Le Ponzi de la puissance de calcul
Dans un monde où les GPU sont plus rares que de l'eau en plein désert, la startup Parasail a trouvé la solution miracle : ne pas résoudre le problème. Pourquoi se battre pour des puces physiques quand on peut créer un jeton numérique qui les représente ? Leur série A de 32 millions de dollars, menée par des VC en manque aiguë de narration, n'achète pas de capacité de calcul. Elle finance un système de croyance.
Tokenmaxxing : quand la spéculation remplace l'infrastructure
Leur pitch est un chef-d'œuvre de cynisme capitaliste. « Tokenmaxxing ». Traduction : au lieu de construire des data centers, on émet des jetons. Au lieu de négocier avec Nvidia, on lance un marketplace où les détenteurs de ces jetons peuvent, en théorie, échanger du « compute ». C'est l'économie de la rareté artificielle appliquée à une rareté bien réelle. Les fondateurs parlent de « démocratiser l'accès » tandis que leurs investisseurs calculent déjà la valorisation de leur prochain tour sur la base de cette fiction liquide.
Qui rit, qui paie ?
Les gagnants sont déjà connus : les fonds de capital-riscue, assoiffés après l'hiver crypto, qui voient dans cette fusion forcée entre IA et Web3 un nouveau récit à vendre. Les perdants ? Les startups en IA qui auront besoin de vrais GPU pour entraîner leurs modèles, et qui se retrouveront à devoir spéculer sur un marché secondaire de jetons pour peut-être accéder à la puissance promise. Parasail ne vend pas du compute, il vend du rêve de compute, une dérivée financière de plus dans un écosystème déjà toxique.

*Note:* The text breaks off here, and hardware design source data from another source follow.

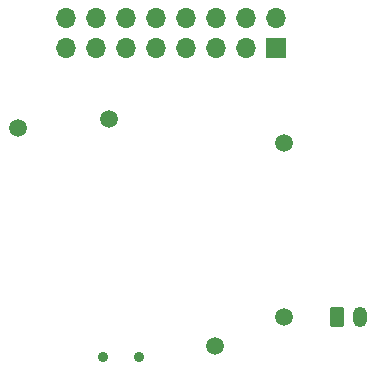
<source format=gbr>
%TF.GenerationSoftware,KiCad,Pcbnew,8.0.1*%
%TF.CreationDate,2024-03-24T23:22:49+02:00*%
%TF.ProjectId,EEE3088F_2024_Group_52_Power,45454533-3038-4384-965f-323032345f47,rev?*%
%TF.SameCoordinates,Original*%
%TF.FileFunction,Soldermask,Bot*%
%TF.FilePolarity,Negative*%
%FSLAX46Y46*%
G04 Gerber Fmt 4.6, Leading zero omitted, Abs format (unit mm)*
G04 Created by KiCad (PCBNEW 8.0.1) date 2024-03-24 23:22:49*
%MOMM*%
%LPD*%
G01*
G04 APERTURE LIST*
G04 Aperture macros list*
%AMRoundRect*
0 Rectangle with rounded corners*
0 $1 Rounding radius*
0 $2 $3 $4 $5 $6 $7 $8 $9 X,Y pos of 4 corners*
0 Add a 4 corners polygon primitive as box body*
4,1,4,$2,$3,$4,$5,$6,$7,$8,$9,$2,$3,0*
0 Add four circle primitives for the rounded corners*
1,1,$1+$1,$2,$3*
1,1,$1+$1,$4,$5*
1,1,$1+$1,$6,$7*
1,1,$1+$1,$8,$9*
0 Add four rect primitives between the rounded corners*
20,1,$1+$1,$2,$3,$4,$5,0*
20,1,$1+$1,$4,$5,$6,$7,0*
20,1,$1+$1,$6,$7,$8,$9,0*
20,1,$1+$1,$8,$9,$2,$3,0*%
G04 Aperture macros list end*
%ADD10O,1.700000X1.700000*%
%ADD11R,1.700000X1.700000*%
%ADD12RoundRect,0.250000X-0.350000X-0.625000X0.350000X-0.625000X0.350000X0.625000X-0.350000X0.625000X0*%
%ADD13O,1.200000X1.750000*%
%ADD14C,1.500000*%
%ADD15C,0.900000*%
G04 APERTURE END LIST*
D10*
%TO.C,J1*%
X116095000Y-23735000D03*
X116095000Y-26275000D03*
X118635000Y-23735000D03*
X118635000Y-26275000D03*
X121175000Y-23735000D03*
X121175000Y-26275000D03*
X123715000Y-23735000D03*
X123715000Y-26275000D03*
X126255000Y-23735000D03*
X126255000Y-26275000D03*
X128795000Y-23735000D03*
X128795000Y-26275000D03*
X131335000Y-23735000D03*
X131335000Y-26275000D03*
X133875000Y-23735000D03*
D11*
X133875000Y-26275000D03*
%TD*%
D12*
%TO.C,J2*%
X139000000Y-49000000D03*
D13*
X141000000Y-49000000D03*
%TD*%
D14*
%TO.C,TP16*%
X134500000Y-49000000D03*
%TD*%
%TO.C,TP13*%
X134560000Y-34334000D03*
%TD*%
%TO.C,TP4*%
X128736000Y-51500000D03*
%TD*%
%TO.C,TP2*%
X112000000Y-33000000D03*
%TD*%
%TO.C,TP1*%
X119750000Y-32250000D03*
%TD*%
D15*
%TO.C,SW1*%
X122250000Y-52400000D03*
X119250000Y-52400000D03*
%TD*%
M02*

</source>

La fracture annoncée est déjà là
Ils ont raison sur un point : l'avenir du compute est fracturé. D'un côté, les géants (AWS, Google, Azure) qui contrôlent le fer, le silicium, l'électricité. De l'autre, une myriade de startups comme Parasail qui proposent des solutions de contournement numériques, des couches d'abstraction financière sur un problème physique. Cette fracture n'est pas une opportunité, c'est un aveu d'échec. C'est le signe que le marché est tellement désespéré qu'il est prêt à acheter n'importe quelle promesse, même celle d'un jeton représentant un GPU qui n'existe pas.
Parasail n'est pas en train de construire le prochain géant du compute. Elle construit le prochain château de cartes dans le désert. Quand le vent de la réalité soufflera – les délais d'attente pour les H100, la facture énergétique, la régulation naissante sur les actifs numériques –, on verra ce qui reste de leurs 32 millions. Probablement un beau site web et un livre blanc bien tokenisé.